L’implication des lésions et de la réparation de l’ADN dans la maladie d’Alzheimer fait l’objet de beaucoup moins d’études que dans la cancérogénèse (24100 résultats sur PubMed pour les mots clés cancer+DNA repair contre 277 pour les mots clés

neurodegeneration+DNA repair). Pourtant, de nombreuses pathologies impliquant une

déficience génétique au niveau d’acteurs de la réparation de l’ADN évoluent vers des phénomènes de neurodégénérescence, suggérant un rôle possible d’une perturbation des systèmes de réparation dans la maladie d’Alzheimer. Certaines études, portant sur les capacités de réparation d’extraits protéiques issus de cerveaux de patients, soulignent notamment une diminution globale du système BER. Les données présentées dans ce genre de travail sont obtenus à partir d’échantillons récoltés post-mortem et dépeignent les caractéristiques tardives de la maladie multifactorielle qu’est l’Alzheimer. Dans le but de mieux comprendre l’étiologie précoce de cette forme de démence, nous avons choisi de nous concentrer sur un seul des facteurs spécifiques de la maladie, le peptide neurotoxique Aβ. Ce dernier est en effet connu pour générer un stress oxydant, susceptible d’endommager toutes les macromolécules biologiques, parmi lesquelles l’ADN. Afin d’analyser la réponse cellulaire face aux dommages potentiellement engendrés par Aβ, nous nous proposons de préciser les effets de ce peptide neurotoxique, d’un point de vue mécanistique, sur les systèmes de réparation d’une lignée de neuroblastome humain. Cette lignée porteuse de la mutation suédoise de la protéine APP, favorisant un clivage amyloïdogène par les β et γ–sécrétases, possède la caractéristique de sécréter le peptide Aβ à des concentrations très physiologiques. Afin d’évaluer la pertinence de ce modèle dans l’étude de la maladie d’Alzheimer, nous réaliserons dans un premier temps des tests permettant de déceler des caractéristiques communes entre l’environnement des neurones de patients atteints de la maladie d’Alzheimer et notre lignée. La cytotoxicité de certains agents de stress largement impliqués dans cette pathologie, sera donc analysée : le peroxyde d’hydrogène sera utilisé pour reproduire un stress

oxydant et le sulfate de cuivre pour mimer la perte d’homéostasie des métaux. L’augmentation du taux de ROS et des dommages oxydatifs à l’ADN étant bien documentée dans les études traitant de la maladie d’Alzheimer, nous nous attacherons à mesurer ces deux paramètres au sein de notre lignée, en couplant ou non Aβ à un stress oxydant ou métallique. Après la caractérisation de notre modèle, nous analyserons la réponse cellulaire à l’issue d’un stress oxydant ou métallique, combiné ou non à la présence d’Aβ, à travers le système associé à la réparation des lésions oxydatives, le BER. L’expression des gènes du BER sera évaluée et confrontée à l’expression protéique. Deux tests de mesure des activités d’excision de petites lésions caractéristiques du BER seront utilisés en parallèle pour obtenir des résultats complémentaires.
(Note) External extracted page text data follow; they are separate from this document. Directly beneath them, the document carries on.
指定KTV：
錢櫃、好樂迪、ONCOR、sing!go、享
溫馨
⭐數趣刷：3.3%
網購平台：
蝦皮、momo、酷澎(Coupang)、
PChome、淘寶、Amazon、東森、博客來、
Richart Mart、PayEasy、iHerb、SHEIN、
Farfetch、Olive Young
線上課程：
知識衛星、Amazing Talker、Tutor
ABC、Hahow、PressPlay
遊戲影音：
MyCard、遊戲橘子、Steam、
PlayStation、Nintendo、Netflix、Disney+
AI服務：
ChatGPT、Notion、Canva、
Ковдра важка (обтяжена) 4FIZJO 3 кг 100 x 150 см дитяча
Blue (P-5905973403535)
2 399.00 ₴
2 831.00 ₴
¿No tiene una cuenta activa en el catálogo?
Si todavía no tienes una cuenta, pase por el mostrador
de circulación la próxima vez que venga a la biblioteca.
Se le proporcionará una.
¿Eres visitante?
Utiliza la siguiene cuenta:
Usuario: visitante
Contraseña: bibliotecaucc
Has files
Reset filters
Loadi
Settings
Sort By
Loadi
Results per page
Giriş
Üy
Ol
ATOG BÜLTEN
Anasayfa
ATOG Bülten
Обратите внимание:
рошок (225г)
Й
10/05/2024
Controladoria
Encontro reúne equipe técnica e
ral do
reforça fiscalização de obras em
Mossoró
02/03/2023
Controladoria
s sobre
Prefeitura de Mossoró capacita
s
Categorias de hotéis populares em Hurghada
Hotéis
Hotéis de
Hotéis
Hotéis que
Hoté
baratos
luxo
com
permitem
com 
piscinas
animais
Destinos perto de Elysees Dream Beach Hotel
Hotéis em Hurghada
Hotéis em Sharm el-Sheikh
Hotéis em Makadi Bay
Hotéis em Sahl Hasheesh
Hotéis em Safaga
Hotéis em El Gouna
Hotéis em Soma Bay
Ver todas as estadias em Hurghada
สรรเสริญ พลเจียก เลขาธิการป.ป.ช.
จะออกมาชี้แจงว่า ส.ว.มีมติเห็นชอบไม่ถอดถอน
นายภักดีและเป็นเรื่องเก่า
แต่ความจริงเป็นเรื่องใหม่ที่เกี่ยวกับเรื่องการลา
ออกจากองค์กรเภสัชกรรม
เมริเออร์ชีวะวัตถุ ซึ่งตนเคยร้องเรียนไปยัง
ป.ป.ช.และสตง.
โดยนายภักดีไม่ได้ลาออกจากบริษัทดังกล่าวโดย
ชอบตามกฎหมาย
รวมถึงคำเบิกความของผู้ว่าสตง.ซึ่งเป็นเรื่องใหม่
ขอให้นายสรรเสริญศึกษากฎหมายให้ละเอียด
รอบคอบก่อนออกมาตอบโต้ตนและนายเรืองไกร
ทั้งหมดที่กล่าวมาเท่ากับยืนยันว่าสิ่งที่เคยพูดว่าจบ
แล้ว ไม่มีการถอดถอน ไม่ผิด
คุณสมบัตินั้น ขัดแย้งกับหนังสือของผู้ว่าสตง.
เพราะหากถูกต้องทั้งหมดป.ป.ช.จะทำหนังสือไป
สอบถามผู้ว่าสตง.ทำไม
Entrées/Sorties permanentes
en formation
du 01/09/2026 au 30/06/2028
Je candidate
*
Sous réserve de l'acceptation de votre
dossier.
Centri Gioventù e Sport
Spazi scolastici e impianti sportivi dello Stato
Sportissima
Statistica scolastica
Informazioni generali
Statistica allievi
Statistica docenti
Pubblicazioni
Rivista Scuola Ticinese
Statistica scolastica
A l’issue de cette étude approfondie sur le BER, un autre système de réparation sera observé. En effet, si le BER est par excellence le système de réparation des petites lésions oxydatives, il existe un autre type de lésions susceptibles d’être engendrées par un stress oxydant, qui sont en conséquences prises en charges par d’autres systèmes de réparation, comme le NER, ou les systèmes de réparation des cassures double brin (HR ou NHEJ). Ce sont d’ailleurs des déficiences génétiques au niveau d’acteur de ces systèmes de réparation qui sont à l’origine de pathologies évoluant vers des phénomènes de néurodégénérescence (XP, CS, ATM, …) D’autre part, la compartimentation conceptuelle des systèmes de réparation semble de moins en moins stricte. Il existe en effet un recouvrement partiel entre les voies de réparation et même avec d’autres fonctions cellulaires (apoptose, contrôle du cycle cellulaire). Nous nous intéresserons donc dans la deuxième partie de notre travail, à étudier les effets du peptide Aβ combiné à un stress oxydant sur le système NER, aux niveaux transcriptomique et des activités protéiques. Nous comparerons finalement les résultats à ceux obtenus à l’issue d’un stress plus caractéristique du NER, comme les UVC.

Enfin, la mesure de l’expression des gènes de réparation d’autres systèmes (NHEJ, HR et MMR) sera réalisée.